Despite managing seven English football clubs, he has held 22 different managerial posts in eight different countries (including national and club teams – most notably England) and is one of the most respected managers in the game.

His first English side (and his second as a manager), was at Bristol City in 1982, though it would be 15 years before he resurfaced on English shores, when he took the post at Blackburn – though just for one season.

In 2007, he was appointed by Fulham, where he would arguably have his most successful spell, guiding the club to a Europa League final before a respectable performance saw them only narrowly beaten (2-1) by an exceptional Atletico Madrid side.

Such impressive exploits earned him a move to Liverpool in the summer of 2010, succeeding Rafa Benitez, though questionable signings and many underwhelming performances saw him dismissed in January 2011, raising speculation that he couldn’t cope with the pressure of being in charge of a ‘big’ English club.

He has since had an impressive spell in charge of Crystal Palace, adopting his almost trademark pragmatic approach that saw the Eagles become defensively solid, before spending the second half of the 2021/22 season in charge of Watford, where he was unsuccessful in his endeavours of keeping the club in the Premier League.

Steve Bruce

The former Manchester United player has managed 12 clubs in English football – his last being West Brom. He began his career at Sheffield United in 1998 until 1999 when he took the post at Huddersfield Town. After very brief and unsuccessful spells at Wigan Athletic and Crystal Palace in 2001, he then joined Birmingham, where he would spend a respectable six years in charge.

It was here, where he would really earn his stripes as a football manager, guiding the club to the Premier League and establishing it as somewhat of a notable force, consolidating the Blues as a respectable top-flight side, though one which never finished higher than 12th place.

Since then, he has held numerous posts, including a sensational stint in charge of hometown club Newcastle, in addition to a return to Wigan, Sunderland, Aston Villa and Hull City among others.

David Moyes

Many people often forget the fact that the Scot has had a number of jobs in English football.

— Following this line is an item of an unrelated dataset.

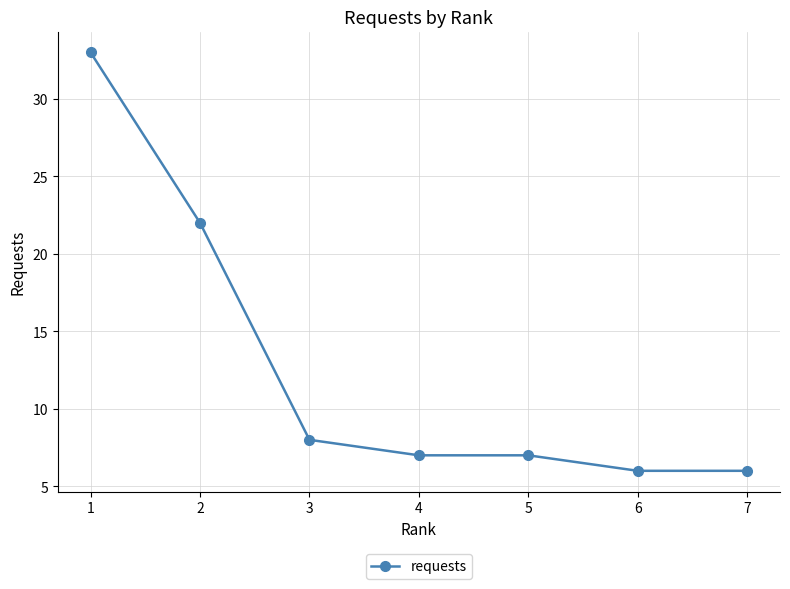

What is the value of the 1st point from the left?

33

Currently in charge of West Ham, he began his managerial career at Preston North End where he guided them to the Division Two title, before narrowly losing out to Bolton the following season in the play-off final.

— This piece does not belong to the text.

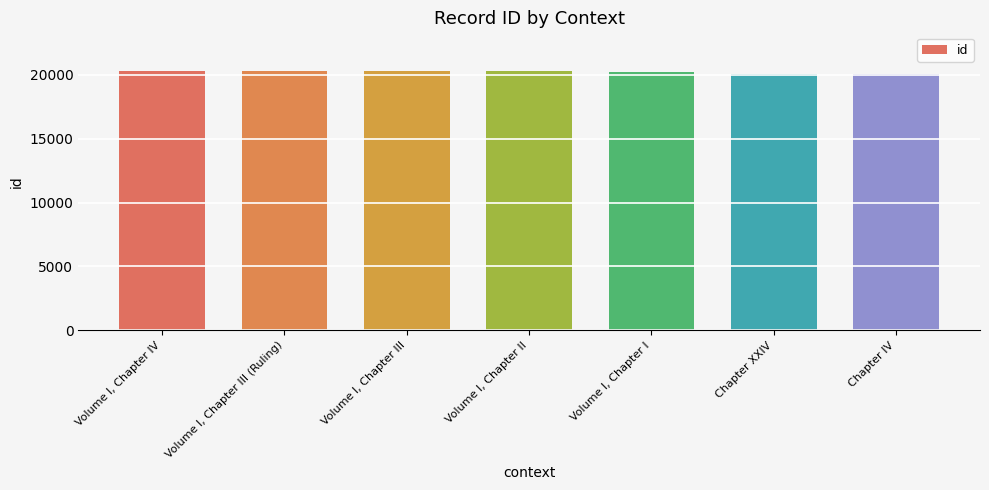

How many data points are less than 20265?

3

His exploits then earned him a move to Everton, where he really started to carve a reputation for himself, over the course of 11 years (2002-2013), establishing the side as almost ‘regulars’ in European competitions, namely the Europa League.

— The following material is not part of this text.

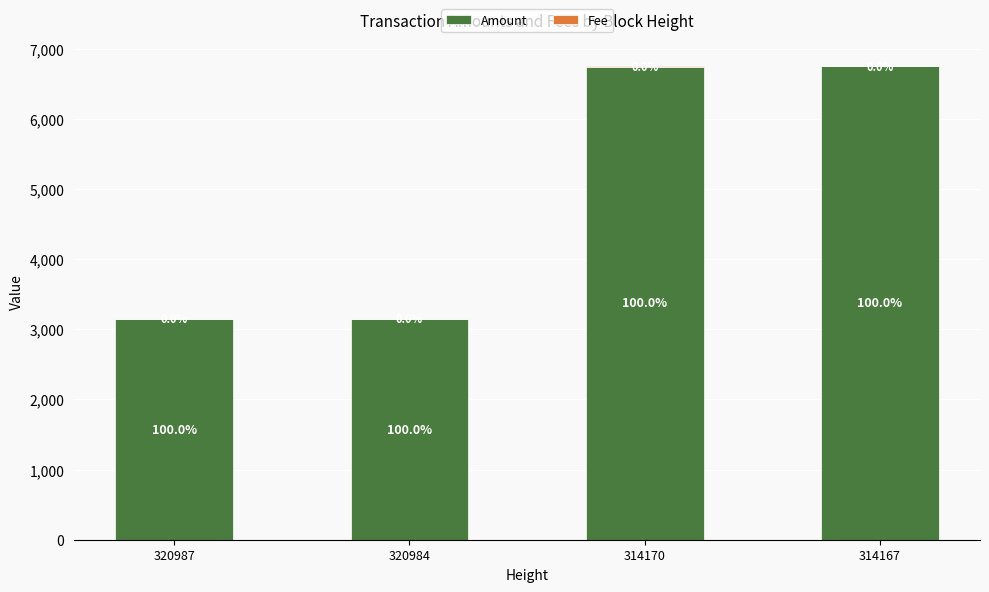

Which series has the widest spread of values?

Amount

From bringing through a young Wayne Rooney, to developing a track record for astute signings that included James McFadden, Leighton Baines, Tim Cahill, Mikel Arteta, Yakubu among many more and guided Everton into Champions League qualification in the 2004/05 season, finishing fourth in the Premier League.

A move to Manchester United beckoned, succeeding Sir Alex Ferguson in 2013, though it represented an unbelievable fall from grace for the club, with Moyes unable to steer the club any higher than seventh – their lowest placed finish in Premier League history and was ultimately sacked.

Following a brief hiatus in Spain at Real Sociedad, he returned to the Premier League with Sunderland, replacing (Sam) Allardyce in July 2016, though he was unable to keep them in the English top-flight and resigned.

His time at West Ham has been relatively admirable. He is in the second of two consecutive stints – the first being a firefighting situation where he kept them in the Premier League. Two years later, the Hammers reappointed him and in the 2021-22 season achieved the club’s highest points tally (65), as they finished in sixth place.